Please write the text lines from all of the items below as a JSON list of strings, one string per line, with blank lines omitted. Leave the pictures out of the answer.

#####

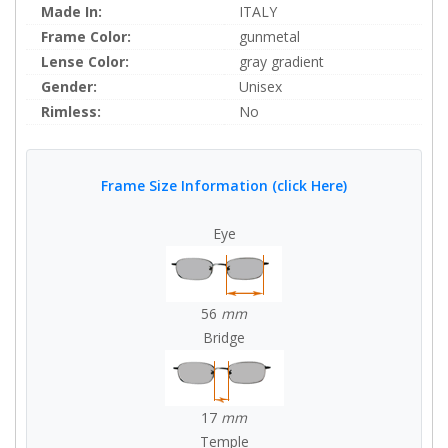
Made In:
ITALY
Frame Color:
gunmetal
Lense Color:
gray gradient
Gender:
Unisex
Rimless:
No
Frame Size Information (click Here)
Eye
56
mm
Bridge
17
mm
Temple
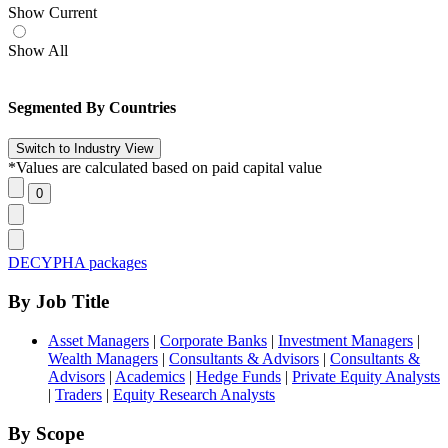
Show Current
Show All
Segmented By Countries
*Values are calculated based on paid capital value
DECYPHA packages
By Job Title
Asset Managers
|
Corporate Banks
|
Investment Managers
|
Wealth Managers
|
Consultants & Advisors
|
Consultants &
Advisors
|
Academics
|
Hedge Funds
|
Private Equity Analysts
|
Traders
|
Equity Research Analysts
By Scope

#####

__ANSWER TO THIS PROBLEM__:
[
  "Made In:",
  "ITALY",
  "Frame Color:",
  "gunmetal",
  "Lense Color:",
  "gray gradient",
  "Gender:",
  "Unisex",
  "Rimless:",
  "No",
  "Frame Size Information (click Here)",
  "Eye",
  "56",
  "mm",
  "Bridge",
  "17",
  "mm",
  "Temple",
  "Show Current",
  "Show All",
  "Segmented By Countries",
  "*Values are calculated based on paid capital value",
  "DECYPHA packages",
  "By Job Title",
  "Asset Managers",
  "|",
  "Corporate Banks",
  "|",
  "Investment Managers",
  "|",
  "Wealth Managers",
  "|",
  "Consultants & Advisors",
  "|",
  "Consultants &",
  "Advisors",
  "|",
  "Academics",
  "|",
  "Hedge Funds",
  "|",
  "Private Equity Analysts",
  "|",
  "Traders",
  "|",
  "Equity Research Analysts",
  "By Scope"
]